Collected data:
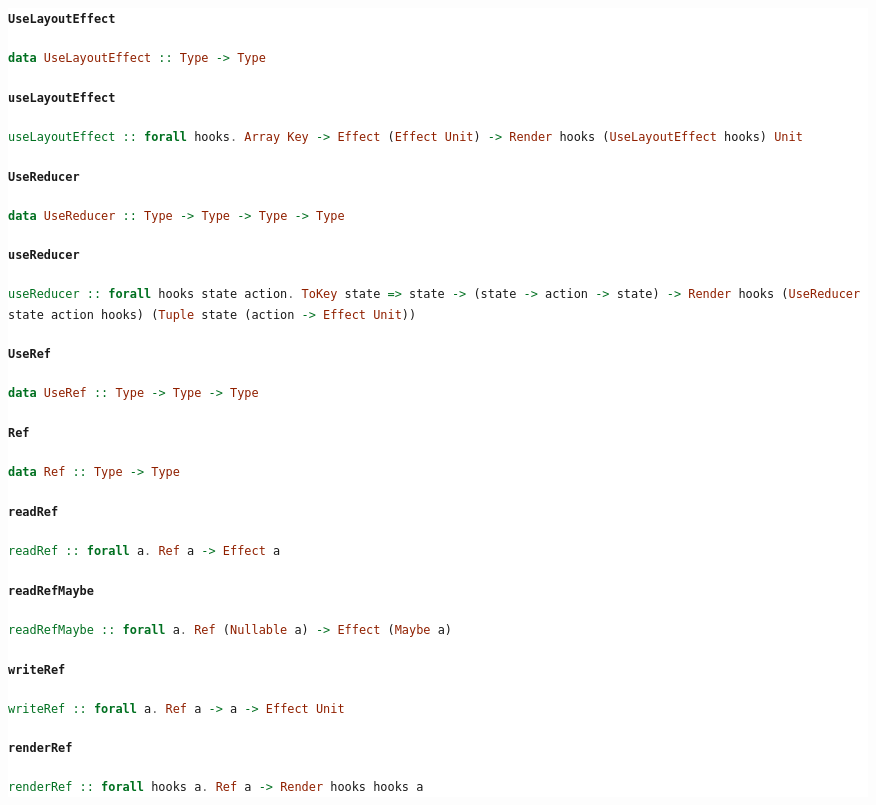 #### `UseLayoutEffect`

``` purescript
data UseLayoutEffect :: Type -> Type
```

#### `useLayoutEffect`

``` purescript
useLayoutEffect :: forall hooks. Array Key -> Effect (Effect Unit) -> Render hooks (UseLayoutEffect hooks) Unit
```

#### `UseReducer`

``` purescript
data UseReducer :: Type -> Type -> Type -> Type
```

#### `useReducer`

``` purescript
useReducer :: forall hooks state action. ToKey state => state -> (state -> action -> state) -> Render hooks (UseReducer state action hooks) (Tuple state (action -> Effect Unit))
```

#### `UseRef`

``` purescript
data UseRef :: Type -> Type -> Type
```

#### `Ref`

``` purescript
data Ref :: Type -> Type
```

#### `readRef`

``` purescript
readRef :: forall a. Ref a -> Effect a
```

#### `readRefMaybe`

``` purescript
readRefMaybe :: forall a. Ref (Nullable a) -> Effect (Maybe a)
```

#### `writeRef`

``` purescript
writeRef :: forall a. Ref a -> a -> Effect Unit
```

#### `renderRef`

``` purescript
renderRef :: forall hooks a. Ref a -> Render hooks hooks a
```

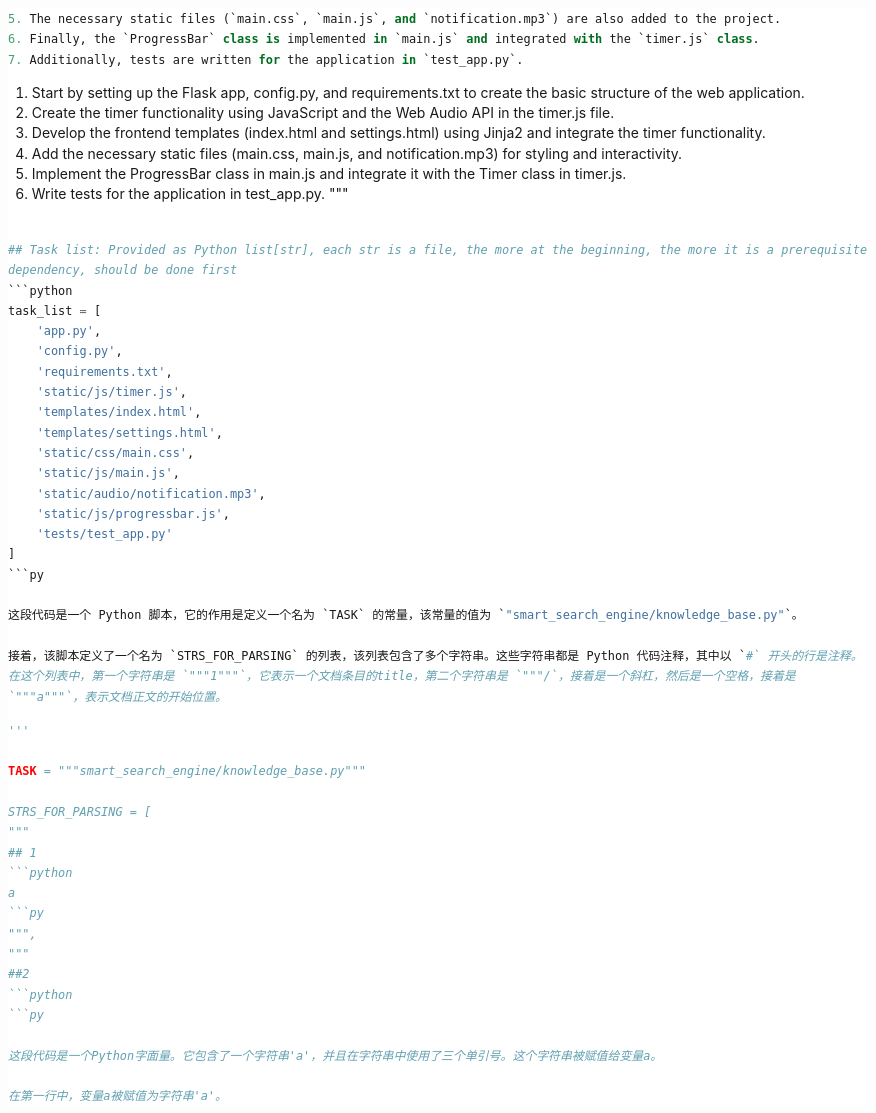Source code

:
 ```py
5. The necessary static files (`main.css`, `main.js`, and `notification.mp3`) are also added to the project.
6. Finally, the `ProgressBar` class is implemented in `main.js` and integrated with the `timer.js` class.
7. Additionally, tests are written for the application in `test_app.py`.


```
1. Start by setting up the Flask app, config.py, and requirements.txt to create the basic structure of the web application.
2. Create the timer functionality using JavaScript and the Web Audio API in the timer.js file.
3. Develop the frontend templates (index.html and settings.html) using Jinja2 and integrate the timer functionality.
4. Add the necessary static files (main.css, main.js, and notification.mp3) for styling and interactivity.
5. Implement the ProgressBar class in main.js and integrate it with the Timer class in timer.js.
6. Write tests for the application in test_app.py.
"""
```py

## Task list: Provided as Python list[str], each str is a file, the more at the beginning, the more it is a prerequisite dependency, should be done first
```python
task_list = [
    'app.py',
    'config.py',
    'requirements.txt',
    'static/js/timer.js',
    'templates/index.html',
    'templates/settings.html',
    'static/css/main.css',
    'static/js/main.js',
    'static/audio/notification.mp3',
    'static/js/progressbar.js',
    'tests/test_app.py'
]
```py

这段代码是一个 Python 脚本，它的作用是定义一个名为 `TASK` 的常量，该常量的值为 `"smart_search_engine/knowledge_base.py"`。

接着，该脚本定义了一个名为 `STRS_FOR_PARSING` 的列表，该列表包含了多个字符串。这些字符串都是 Python 代码注释，其中以 `#` 开头的行是注释。在这个列表中，第一个字符串是 `"""1"""`，它表示一个文档条目的title，第二个字符串是 `"""/`，接着是一个斜杠，然后是一个空格，接着是 `"""a"""`，表示文档正文的开始位置。


```
```py
'''

TASK = """smart_search_engine/knowledge_base.py"""

STRS_FOR_PARSING = [
"""
## 1
```python
a
```py
""",
"""
##2
```python
```py

这段代码是一个Python字面量。它包含了一个字符串'a'，并且在字符串中使用了三个单引号。这个字符串被赋值给变量a。

在第一行中，变量a被赋值为字符串'a'。
```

● EXERCISE AIM: Your answer is all of the records restated word for word, pictures excluded.

● ANSWER TO THE EXERCISE:
 #### `UseLayoutEffect`

``` purescript
data UseLayoutEffect :: Type -> Type
```

#### `useLayoutEffect`

``` purescript
useLayoutEffect :: forall hooks. Array Key -> Effect (Effect Unit) -> Render hooks (UseLayoutEffect hooks) Unit
```

#### `UseReducer`

``` purescript
data UseReducer :: Type -> Type -> Type -> Type
```

#### `useReducer`

``` purescript
useReducer :: forall hooks state action. ToKey state => state -> (state -> action -> state) -> Render hooks (UseReducer state action hooks) (Tuple state (action -> Effect Unit))
```

#### `UseRef`

``` purescript
data UseRef :: Type -> Type -> Type
```

#### `Ref`

``` purescript
data Ref :: Type -> Type
```

#### `readRef`

``` purescript
readRef :: forall a. Ref a -> Effect a
```

#### `readRefMaybe`

``` purescript
readRefMaybe :: forall a. Ref (Nullable a) -> Effect (Maybe a)
```

#### `writeRef`

``` purescript
writeRef :: forall a. Ref a -> a -> Effect Unit
```

#### `renderRef`

``` purescript
renderRef :: forall hooks a. Ref a -> Render hooks hooks a
```

Source code

:
 ```py
5. The necessary static files (`main.css`, `main.js`, and `notification.mp3`) are also added to the project.
6. Finally, the `ProgressBar` class is implemented in `main.js` and integrated with the `timer.js` class.
7. Additionally, tests are written for the application in `test_app.py`.


```
1. Start by setting up the Flask app, config.py, and requirements.txt to create the basic structure of the web application.
2. Create the timer functionality using JavaScript and the Web Audio API in the timer.js file.
3. Develop the frontend templates (index.html and settings.html) using Jinja2 and integrate the timer functionality.
4. Add the necessary static files (main.css, main.js, and notification.mp3) for styling and interactivity.
5. Implement the ProgressBar class in main.js and integrate it with the Timer class in timer.js.
6. Write tests for the application in test_app.py.
"""
```py

## Task list: Provided as Python list[str], each str is a file, the more at the beginning, the more it is a prerequisite dependency, should be done first
```python
task_list = [
    'app.py',
    'config.py',
    'requirements.txt',
    'static/js/timer.js',
    'templates/index.html',
    'templates/settings.html',
    'static/css/main.css',
    'static/js/main.js',
    'static/audio/notification.mp3',
    'static/js/progressbar.js',
    'tests/test_app.py'
]
```py

这段代码是一个 Python 脚本，它的作用是定义一个名为 `TASK` 的常量，该常量的值为 `"smart_search_engine/knowledge_base.py"`。

接着，该脚本定义了一个名为 `STRS_FOR_PARSING` 的列表，该列表包含了多个字符串。这些字符串都是 Python 代码注释，其中以 `#` 开头的行是注释。在这个列表中，第一个字符串是 `"""1"""`，它表示一个文档条目的title，第二个字符串是 `"""/`，接着是一个斜杠，然后是一个空格，接着是 `"""a"""`，表示文档正文的开始位置。


```
```py
'''

TASK = """smart_search_engine/knowledge_base.py"""

STRS_FOR_PARSING = [
"""
## 1
```python
a
```py
""",
"""
##2
```python
```py

这段代码是一个Python字面量。它包含了一个字符串'a'，并且在字符串中使用了三个单引号。这个字符串被赋值给变量a。

在第一行中，变量a被赋值为字符串'a'。
```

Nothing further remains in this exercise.